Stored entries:
------------------------------------------------------------

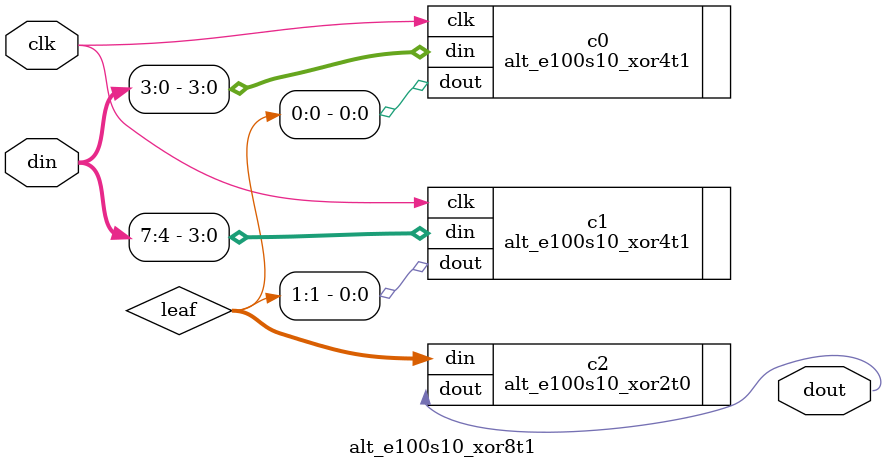
<source format=v>




`timescale 1ps/1ps

// DESCRIPTION
// 8 input XOR gate.  Latency 1.
// Generated by one of Gregg's toys.   Share And Enjoy.

module alt_e100s10_xor8t1 #(
    parameter SIM_EMULATE = 1'b0
) (
    input clk,
    input [7:0] din,
    output dout
);

wire [1:0] leaf;

alt_e100s10_xor4t1 c0 (
    .clk(clk),
    .din(din[3:0]),
    .dout(leaf[0])
);
defparam c0 .SIM_EMULATE = SIM_EMULATE;

alt_e100s10_xor4t1 c1 (
    .clk(clk),
    .din(din[7:4]),
    .dout(leaf[1])
);
defparam c1 .SIM_EMULATE = SIM_EMULATE;

alt_e100s10_xor2t0 c2 (
    .din(leaf),
    .dout(dout)
);
defparam c2 .SIM_EMULATE = SIM_EMULATE;

endmodule


</source>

------------------------------------------------------------

• Problem:
Give the records back exactly, with no pictures.

• Output for this exercise:
<source format=v>




`timescale 1ps/1ps

// DESCRIPTION
// 8 input XOR gate.  Latency 1.
// Generated by one of Gregg's toys.   Share And Enjoy.

module alt_e100s10_xor8t1 #(
    parameter SIM_EMULATE = 1'b0
) (
    input clk,
    input [7:0] din,
    output dout
);

wire [1:0] leaf;

alt_e100s10_xor4t1 c0 (
    .clk(clk),
    .din(din[3:0]),
    .dout(leaf[0])
);
defparam c0 .SIM_EMULATE = SIM_EMULATE;

alt_e100s10_xor4t1 c1 (
    .clk(clk),
    .din(din[7:4]),
    .dout(leaf[1])
);
defparam c1 .SIM_EMULATE = SIM_EMULATE;

alt_e100s10_xor2t0 c2 (
    .din(leaf),
    .dout(dout)
);
defparam c2 .SIM_EMULATE = SIM_EMULATE;

endmodule


</source>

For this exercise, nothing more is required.